Spain Money-Saving Tips

Find Spain's Sweet Spot

In general, the best time to visit Spain is April to June and September to October, when there are fewer tourists and moderate temperatures. Along with the better weather, hotel rates are somewhat lower than during peak travel months.


Spaniards cannot be counted among Europe’s most polyglot peoples, although the situation is improving. Hotels, restaurants, attractions, and some shops will have English-speaking staff and English is widely spoken in resort areas.


U.S and Canadian citizens do not need visas for visits of up to 90 days.


ATMs are omnipresent, while most hotels, restaurants, and shops take major credit cards.


In general, shops are open Monday-Friday from 9am-2pm and from 5pm-9pm, and Saturdays from 9am-2 pm. Department stores and other large retailers are open all day on the first Sunday of the month.

Take the Train

Train travel in Spain is convenient and comfortable and state railways have recently inaugurated speedy AVE bullet trains linking Madrid, Barcelona, and Malaga, adding to the existing service between Madrid and Seville.

Rental cars

All the major international car rental companies have branches in Spain, with offices at airports, train stations, and city centers. Beware: Spanish drivers can be creative with traffic regulations and the price of gasoline is four times that in the U.S.


Spainhas a full range of hotels for every pocketbook, from five-star palaces to lowly hostels.

Spanish cuisine

With its many distinct regions, Spain has a correspondingly diverse cuisine, and seafood is popular everywhere. In the interior, roast meats such as lamb and suckling pig top the menu while lighter fare is the norm along the Med. Tapas (small plates of anything from olives to fried squid served in bars) are a wonderful introduction to Spanish cooking.

Eating Rituals

Breakfasts tend to be light – usually just coffee, juice, and a roll – so Spaniards make lunch, usually served at 2pm, the main meal of the day. Dinners are late: restaurants open around 8:30pm and most Spaniards don’t even sit down until 10pm.

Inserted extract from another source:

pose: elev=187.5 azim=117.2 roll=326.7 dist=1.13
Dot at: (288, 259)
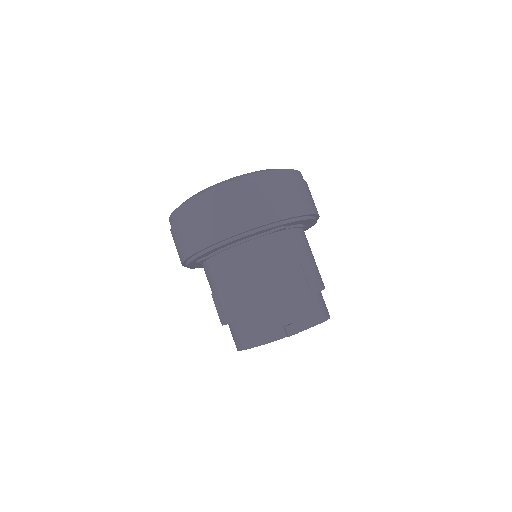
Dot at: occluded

Take advantage of the traditional long mid-afternoon break to either grab a siesta to offset your jet lag and rest up for the evening or visit the now almost deserted museums that stay open throughout the day.


Fiestas large and small – featuring parades, religious rites, dancing, and all-night drinking – take place year round in cities, towns, and villages, though most occur during spring, fall, and summer. Tourist offices can point you in the right direction.

Watch your wallet

Unfortunately, pickpockets and purse-snatchers are rife in the big cities, particularly in areas frequented by tourists and on the metro (subway). It’s best to keep your passport and jewelry in your hotel safe.

Highway robbery

Criminals on highways watch for rental cars and use a ruse (such as fake police badges) to get them to pull over so they can rob the occupants. If someone is signaling you to stop while driving, only do so at a service station or other public area.

Tourist Cards

Local tourist offices in Madrid, Barcelona, Valencia, and Seville sell tourist cards good for free entry to museums and monuments and free public transportation, as well as discounts at select restaurants and shops.

Angle for the Sales

Score heavily discounted wares at fast fashion chains and small boutiques alike during the twice-annual rebajas (Spanish for reductions or sales), which kick off each year in January and July. These are the only times each year that apparel is so steeply discounted, but finding the perfect time to buy is a balancing act, as prices and selection plummet as the sales near their final days.

Consider an All-Inclusive

In Ibiza, package holidays rule and there are very attractive all-inclusive bargains to be had, especially in the off season.

Plot a Sneaky Tapas Crawl

The popularity of tapas worldwide has made Spain’s mythical free feast increasingly difficult to find. Even so, locals say you can score some free meriendas (snacks) if you're sly: Don’t ask the bartender for a menu until after ordering a drink, and you’ll usually get at least one basic bite (typically olives or cheese) on the house.

Indulge in a Prix-Fixe Feast

Save money by eating as the Spaniards do and opting for the set menu del dia, served during weekday lunches in many cafe and restaurants. Expect two or three courses, as well as wine and coffee, to cost around $15-$30 (or even less, depending on the region).